第10章 輝く夜を超えて(024)

 十月の初旬。プラネタリウム公園の一部イルミネーション公開点灯試験が行われることになった。現場関係者はもちろん、施設と役所の関係者も勢ぞろい。
 今日は遊歩道とスカイエリアを試験点灯する。そして今日は特別に春山デザイン社員一同も現場に来ていた。
 他のみんなはその道のプロだから当たり前。だけど私はただの事務員。現場にいてもいいのだろうかと思ったけど、それも春山社長の言葉で心が軽くなった。
『亜矢だって現場の関係者だよ。いろいろと手伝ってくれて、かなり助かったよ』
 人手が足りなくて、なにかと仕事を頼まれていた。急ぎで必要な材料を届けたり、書類作成の手伝いをしたり。簡単なことしかできなかったけど、それでも労いの言葉をかけてもらって照れくさい。

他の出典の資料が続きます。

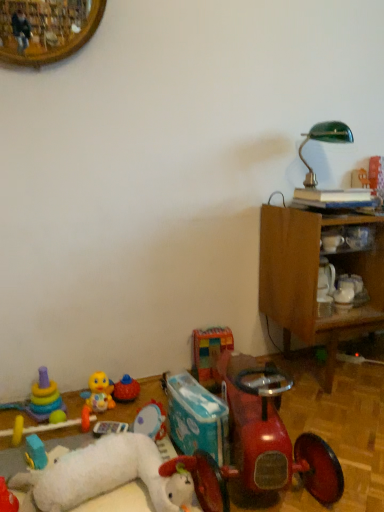
Identify the location of vacant area on the back side of teal rubber toy at lower left, placed as the third toy when sorted from left to right. 62,430.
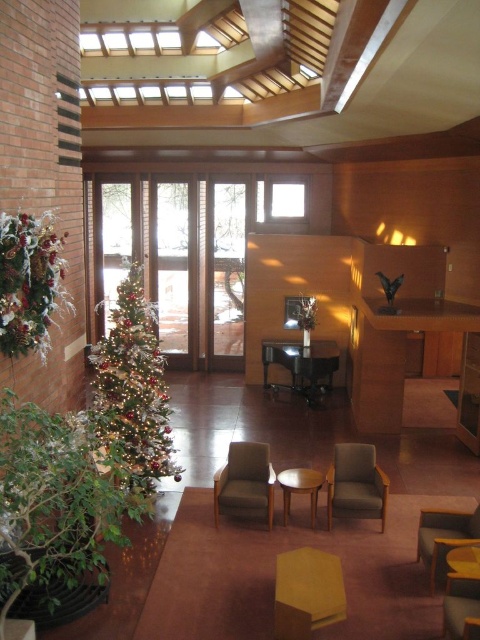
Question: Is dark brown leather armchair at center to the left of wooden table at center from the viewer's perspective?

Choices:
 (A) yes
 (B) no

Answer: (A)

Question: Considering the relative positions of light brown wooden table at center and wooden table at lower right in the image provided, where is light brown wooden table at center located with respect to wooden table at lower right?

Choices:
 (A) above
 (B) below

Answer: (B)

Question: Which point is closer to the camera?

Choices:
 (A) dark brown leather armchair at center
 (B) matte yellow armchair at lower right
 (C) wooden armchair at lower right
 (D) wooden table at center

Answer: (C)

Question: Which point is closer to the camera?

Choices:
 (A) (475, 632)
 (B) (453, 531)
 (C) (297, 358)
 (D) (238, 481)

Answer: (A)

Question: Is iridescent metallic christmas tree at left above wooden table at lower right?

Choices:
 (A) yes
 (B) no

Answer: (A)

Question: Which point is farther from the camera taking this photo?

Choices:
 (A) (135, 336)
 (B) (456, 624)
 (C) (273, 499)
 (D) (425, 563)

Answer: (C)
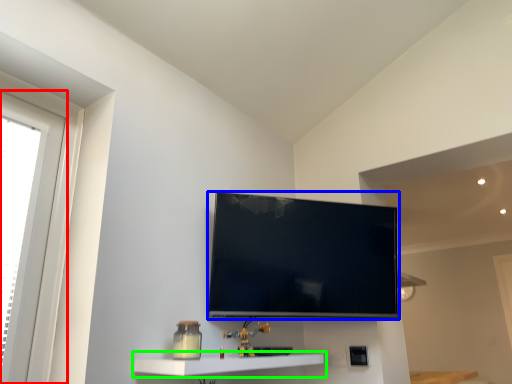
Question: Based on their relative distances, which object is nearer to window (highlighted by a red box)? Choose from television (highlighted by a blue box) and shelf (highlighted by a green box).

Choices:
 (A) television
 (B) shelf

Answer: (B)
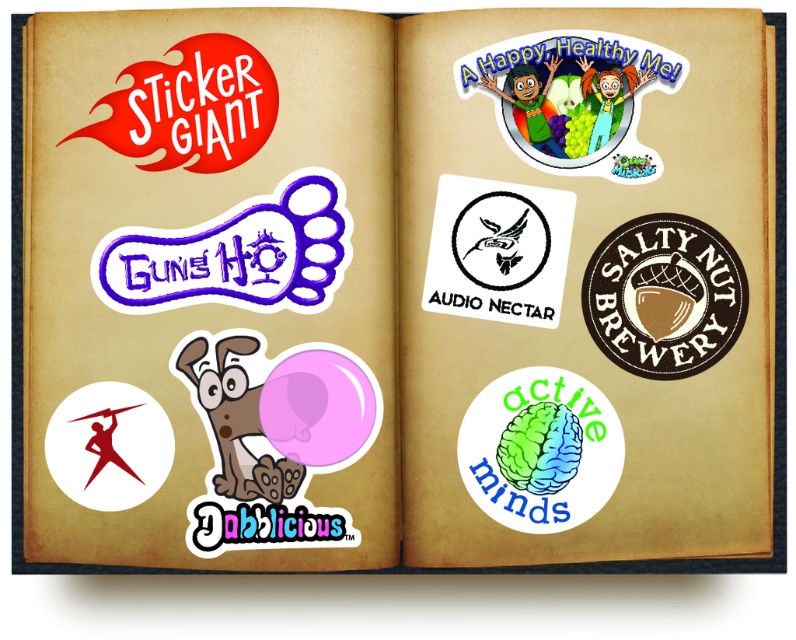
Question: Which object is positioned closest to the brown textured patch at upper right?

Choices:
 (A) purple glossy foot at center-left
 (B) white matte sticker at center
 (C) matte plastic sticker at upper center
 (D) rainbow matte brain at center

Answer: (B)

Question: Is matte plastic sticker at upper center closer to camera compared to white matte sticker at center?

Choices:
 (A) no
 (B) yes

Answer: (B)

Question: Which point appears closest to the camera in this image?

Choices:
 (A) (267, 96)
 (B) (650, 376)
 (C) (570, 97)
 (D) (432, 257)

Answer: (A)

Question: Which point appears closest to the camera in this image?

Choices:
 (A) (160, 300)
 (B) (739, 272)
 (C) (537, 61)
 (D) (539, 218)

Answer: (C)

Question: Does matte plastic sticker at upper center have a greater width compared to rainbow matte brain at center?

Choices:
 (A) no
 (B) yes

Answer: (B)

Question: Is the position of rainbow matte brain at center more distant than that of brown textured patch at upper right?

Choices:
 (A) yes
 (B) no

Answer: (B)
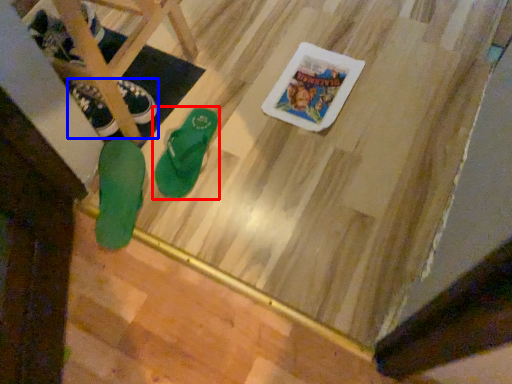
Question: Among these objects, which one is nearest to the camera, footwear (highlighted by a red box) or footwear (highlighted by a blue box)?

Choices:
 (A) footwear
 (B) footwear

Answer: (A)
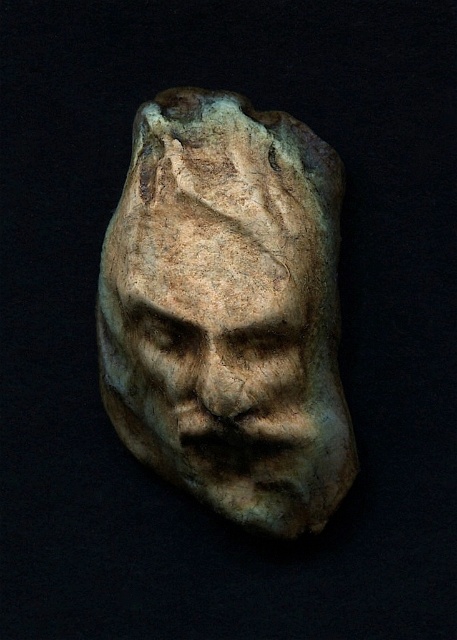
Is matte stone face at center to the right of rough stone face at center from the viewer's perspective?

In fact, matte stone face at center is to the left of rough stone face at center.

Is point (134, 348) closer to camera compared to point (245, 385)?

No, (134, 348) is further to viewer.

Is point (190, 353) behind point (203, 413)?

That is True.

Identify the location of matte stone face at center. (228, 310).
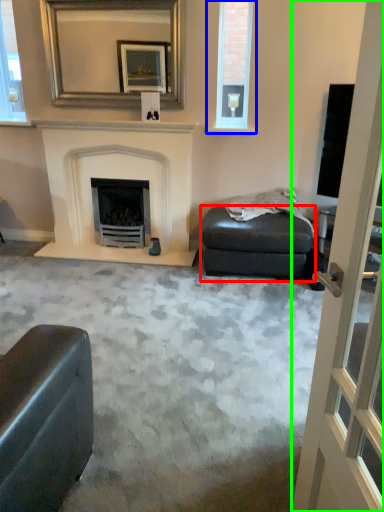
Question: Which is farther away from footrest (highlighted by a red box)? window (highlighted by a blue box) or screen door (highlighted by a green box)?

Choices:
 (A) window
 (B) screen door

Answer: (B)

「間に合ってよかったですね。かなりギリギリだったと聞きました」
 春山社長と数人のうちの事務所の社員、そして電気工事業者の人達が、昨夜、徹夜で作業をしていたそうだ。
「四十過ぎの身体には堪えたよ」
「いやいや、まだまだお若いですよ」
「でも、これからのことをいろいろ考えちまったよ」
「後継者はちゃんと育っていますよ」
「ああ。コンベンションセンターの仕事が取れたら、そろそろ、任せてみようと思う。あいつらにビッグプロジェクトの経験をさせたいんだ」
 春山社長は一瞬、社員たちに目を向け、再び正面に向き直した。
「もう引退されるんですか?」
「違うよ。アドバイザー的な役にまわるんだよ。もちろん今まで通り、自分の仕事は続けるよ。でも、若い連中にも厳しい環境を経験させて、その中で柔軟性と忍耐力をつけさせたいんだ」
 自分の仕事に誇りを持っているからこそ言えるセリフだと思う。今まで培ってきた技術を後世に繋ぐために……こうやって、日本のものづくりは受け継がれているのだと肌で感じた。
「尊敬します」
「やめろ。気持ち悪いこと言うな」
「今日だけです。たぶん、気持ちが高揚しているんだと思います。今から、目の前に銀河鉄道の夜が再現されるんですから」

 淡いブルーに光る星型イルミネーションで飾られた遊歩道の真ん中で、真っ暗なスカイエリアを見下ろす。これから、この一面に一斉に光が灯り、幻想的な夜がはじまる。
 イルミネーションは十九時に点灯するようにタイマーセットされている。タイマーがうまく作動しないと、それだけで役所の人間から大目玉を食らうことになるので、まずそれが第一関門。
 何度も点灯試験を繰り返しているとはいえ、緊張してくる。うまく点灯するといいけど。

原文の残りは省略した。